NASA’s Hubble Telescope just has a rare encounter with Phobos, one of the moons of Mars. The Hubble has captured Mars’ football-shaped tiny moon Phobos. NASA’s Huble Telescope took 13 separate exposures over the course of 22 minutes. With the help of these exposures, the astronomers created a time-lapse video, revealing the diminutive moon’s orbital path.
Intended to capture Mars, the cameo appearance of Phobos, which is just 16.5 miles by 13.5 miles by 11 miles, was a bonus, NASA said in a statement.
Mars moon Phobos takes just 7 hours and 39 minutes to complete an orbit, faster that the rotation of the red planet. The moon rises in the Martian west and in the course of one Martian day, which is about 24 hours and 40 minutes, it runs three laps around the Red Planet.

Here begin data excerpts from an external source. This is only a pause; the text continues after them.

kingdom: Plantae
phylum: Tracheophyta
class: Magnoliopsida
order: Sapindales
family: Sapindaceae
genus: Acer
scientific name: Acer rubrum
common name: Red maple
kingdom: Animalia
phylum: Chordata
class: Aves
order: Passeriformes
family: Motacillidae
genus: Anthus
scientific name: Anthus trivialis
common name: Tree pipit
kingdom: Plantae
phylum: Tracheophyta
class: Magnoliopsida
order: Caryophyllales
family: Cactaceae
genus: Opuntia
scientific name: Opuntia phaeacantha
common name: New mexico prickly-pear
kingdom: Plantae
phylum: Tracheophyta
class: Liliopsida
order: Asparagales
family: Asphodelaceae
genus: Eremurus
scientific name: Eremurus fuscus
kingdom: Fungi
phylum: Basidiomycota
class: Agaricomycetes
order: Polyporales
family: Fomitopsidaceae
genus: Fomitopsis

On August 17, 1877, astronomer Asaph Hall at the US Naval Observatory in Washington, D.C. had discovered the Mars moon Phobos. The discovery was made six days after he found the smaller, outer moon, named Deimos.
Both moons are named after the sons of Ares, the Greek god of war, who was known as Mars in Roman mythology.
According to scientists’ prediction, it will either crash into Mars or be torn to pieces and scattered as a ring around the red planet within 30 to 50 million years.
The photos of Phobos orbiting Mars were captured by Hubble on May 12, 2016. Mars was 50 million miles from Earth at that time.
The Hubble is managed by NASA’s Goddard Space Flight Centre in Greenbelt, Maryland.